寡人寡人,要当好这天下的主人,或许便注定了要做个薄情寡义的人吧。他年轻时,曾是不信的,如今却认了这个理。
康熙微微一晒,自嘲地笑起来,“你这孩子,越发没大没小了。”他转头见胤礽酒至微醺,双颊微红,唇边沾着一抹残酒,眼神微微眯着,竟像极了当年的赫舍里皇后,一时竟有些呆了。
“看来儿臣是猜中了。”胤礽笑了笑,“既然如此,那儿臣便敬皇阿玛一杯。”
回过神来,看着儿子言笑晏晏的模样,康熙也笑了起来,“罢了,今日朕陪你,喝个痛快。
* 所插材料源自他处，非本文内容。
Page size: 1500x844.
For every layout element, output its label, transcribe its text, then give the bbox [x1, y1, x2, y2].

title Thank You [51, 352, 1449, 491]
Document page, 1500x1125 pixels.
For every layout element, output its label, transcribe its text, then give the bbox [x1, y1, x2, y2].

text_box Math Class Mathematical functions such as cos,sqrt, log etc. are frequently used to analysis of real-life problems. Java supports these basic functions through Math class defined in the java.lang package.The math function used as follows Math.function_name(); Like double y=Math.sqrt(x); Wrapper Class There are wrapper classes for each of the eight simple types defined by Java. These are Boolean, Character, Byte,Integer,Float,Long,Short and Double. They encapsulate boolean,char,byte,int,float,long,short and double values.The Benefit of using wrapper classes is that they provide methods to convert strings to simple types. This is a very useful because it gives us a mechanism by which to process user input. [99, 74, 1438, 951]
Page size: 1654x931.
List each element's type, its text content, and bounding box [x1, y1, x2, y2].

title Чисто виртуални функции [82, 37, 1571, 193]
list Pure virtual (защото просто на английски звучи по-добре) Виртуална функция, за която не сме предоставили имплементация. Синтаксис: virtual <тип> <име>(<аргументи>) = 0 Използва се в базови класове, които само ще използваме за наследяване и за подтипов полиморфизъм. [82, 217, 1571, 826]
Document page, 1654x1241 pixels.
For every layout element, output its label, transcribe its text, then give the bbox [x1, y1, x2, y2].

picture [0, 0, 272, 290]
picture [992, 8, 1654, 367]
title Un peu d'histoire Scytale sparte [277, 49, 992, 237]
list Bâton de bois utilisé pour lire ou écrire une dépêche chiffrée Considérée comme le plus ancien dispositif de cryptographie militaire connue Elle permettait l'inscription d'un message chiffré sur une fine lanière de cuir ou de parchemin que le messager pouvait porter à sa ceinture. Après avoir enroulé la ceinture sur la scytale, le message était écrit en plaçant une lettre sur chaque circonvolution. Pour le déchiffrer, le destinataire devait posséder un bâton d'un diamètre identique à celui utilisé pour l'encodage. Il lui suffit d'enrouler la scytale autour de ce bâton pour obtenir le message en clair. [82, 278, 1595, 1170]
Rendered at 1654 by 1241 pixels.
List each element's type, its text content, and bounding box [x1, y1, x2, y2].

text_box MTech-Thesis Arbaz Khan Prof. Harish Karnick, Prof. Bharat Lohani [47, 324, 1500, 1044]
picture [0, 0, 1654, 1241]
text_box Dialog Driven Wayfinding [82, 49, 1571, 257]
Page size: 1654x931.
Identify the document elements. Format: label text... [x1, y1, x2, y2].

”
一杯一杯的灌进去,到了后来,胤礽也不记得到底出了什么事,只是这眼前,总是一阵阵的发花,看不清人的样子。
“皇阿玛……”胤礽抱着康熙的袖子,一声声唤着,也不知自己到底在唤哪一个。是那个恨不得要他千刀万剐的那个,又或者是这个肯陪他醉酒的这个?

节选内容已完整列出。